China’s Installation Rush Expected to Drive Up Solar Industry Prices in 2Q25
March 27, 2025 | TrendForceEstimated reading time: 2 minutes
TrendForce’s latest findings reveal that government incentives in China are boosting overall solar demand and creating a sense of supply tightness in the PV module market. This surge is expected to trigger a moderate demand peak in March and April 2025, likely pushing prices across the solar value chain higher in the second quarter.
In late January and early February 2025, China announced new solar and renewable energy pricing regulations. Starting May 31st, solar installation will no longer benefit from fixed feed-in tariffs and will instead be priced based on market dynamics. This has triggered an installation rush—particularly for distributed solar systems located on or near end-user premises—which are expected to reach peak installation levels in the second quarter.
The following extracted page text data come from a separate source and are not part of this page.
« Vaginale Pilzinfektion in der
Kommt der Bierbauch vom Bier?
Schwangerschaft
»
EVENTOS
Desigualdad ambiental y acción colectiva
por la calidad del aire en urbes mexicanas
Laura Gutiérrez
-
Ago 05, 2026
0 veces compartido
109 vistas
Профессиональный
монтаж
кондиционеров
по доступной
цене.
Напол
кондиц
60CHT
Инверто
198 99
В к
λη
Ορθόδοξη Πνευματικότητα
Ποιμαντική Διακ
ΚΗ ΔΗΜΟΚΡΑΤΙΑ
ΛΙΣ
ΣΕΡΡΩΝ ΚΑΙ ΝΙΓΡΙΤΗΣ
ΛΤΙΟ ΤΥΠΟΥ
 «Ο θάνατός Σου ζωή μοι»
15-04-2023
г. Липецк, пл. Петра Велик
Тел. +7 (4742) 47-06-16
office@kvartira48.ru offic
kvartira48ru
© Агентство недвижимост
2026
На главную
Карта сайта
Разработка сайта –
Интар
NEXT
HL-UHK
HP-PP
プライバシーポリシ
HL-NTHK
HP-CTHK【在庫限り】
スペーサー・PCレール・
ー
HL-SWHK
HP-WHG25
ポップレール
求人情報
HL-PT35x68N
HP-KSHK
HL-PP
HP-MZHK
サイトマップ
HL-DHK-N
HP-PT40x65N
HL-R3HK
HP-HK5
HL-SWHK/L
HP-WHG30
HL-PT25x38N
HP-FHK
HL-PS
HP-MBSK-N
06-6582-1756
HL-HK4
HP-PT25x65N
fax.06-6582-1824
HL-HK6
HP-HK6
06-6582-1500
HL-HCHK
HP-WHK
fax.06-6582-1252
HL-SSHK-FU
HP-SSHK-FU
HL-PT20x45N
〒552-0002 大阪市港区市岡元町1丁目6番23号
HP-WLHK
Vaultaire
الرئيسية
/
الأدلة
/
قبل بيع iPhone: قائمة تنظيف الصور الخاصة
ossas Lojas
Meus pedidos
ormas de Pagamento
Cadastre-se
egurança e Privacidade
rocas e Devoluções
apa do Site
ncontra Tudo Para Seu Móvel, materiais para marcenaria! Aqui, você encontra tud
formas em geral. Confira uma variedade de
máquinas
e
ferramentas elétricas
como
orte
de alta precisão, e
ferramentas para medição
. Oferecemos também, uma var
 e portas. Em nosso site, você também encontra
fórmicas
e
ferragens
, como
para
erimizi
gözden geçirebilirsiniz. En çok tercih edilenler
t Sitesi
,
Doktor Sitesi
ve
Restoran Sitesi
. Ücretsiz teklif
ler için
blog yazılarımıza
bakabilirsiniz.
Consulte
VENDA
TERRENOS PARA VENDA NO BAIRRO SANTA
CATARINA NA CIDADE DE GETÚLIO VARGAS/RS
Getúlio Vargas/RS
While the solar industry continues to maintain production discipline, the “531 New Policy” has further stimulated downstream demand. Polysilicon suppliers upstream have maintained low utilization rates over the past few months and show no signs of ramping up output in the short term. Consequently, polysilicon prices are likely to continue rising into the second quarter, with market expectations pointing to CNY 45/kg.
However, demand is expected to contract significantly in the third quarter once the installation rush subsides. Since electricity costs account for about 30% of raw material manufacturing, producers are likely to increase production during the summer hydroelectric season to take advantage of cheaper electricity. This could potentially lead to oversupply and downward pressure on prices.
TrendForce notes that strong demand for wafers will continue into the second quarter, driven by the installation rush in China’s distributed generation market and recovering demand in other regions. Wafer prices are expected to keep rising with leading suppliers jointly raising prices and production remaining disciplined. Among them, 210R N-type (G12R N-type) wafers are expected to see the largest gains.
Meanwhile, April prices are projected to increase by over 3.5% MoM. While the wafer supply-demand balance remains stable in the second quarter, a sharp drop in demand is anticipated in the third quarter, which may cause wafer prices to fall depending on actual production levels.
On the cell front, rising module prices have begun to push up cell prices as well. Cell inventory levels remain healthy and most capacity expansion is concentrated among top-tier suppliers, which is supporting prices. In April, M10L TOPCon and G12 TOPCon cell prices are expected to rise by nearly 1.7% MoM, while G12R TOPCon may increase by 6.67%.
Given the pace of price transmission from downstream to upstream, cell prices are likely to be the first to respond to changes in module pricing. This upward trend may begin to shift in May, and by the third quarter, heightened competition is expected to drive continued price declines for solar cells.
TrendForce also highlights that the installation boom in distributed generation has led to a surge in module demand, which has prompted distributors to stockpile inventory aggressively. Leading module suppliers have raised prices multiple times, with spot prices hitting as high as CNY 0.73/W and average prices around CNY 0.70/W. Prices remain well-supported for now. Demand in other regions is stable, while traders in markets like Pakistan have increased imports, fearing that China’s rush to install will constrain global supply.
Looking ahead, demand may fall sharply as the installation peak passes by the end of the second quarter. Intense competition in the third quarter is expected to bring module prices back down to CNY 0.70/W—or even lower.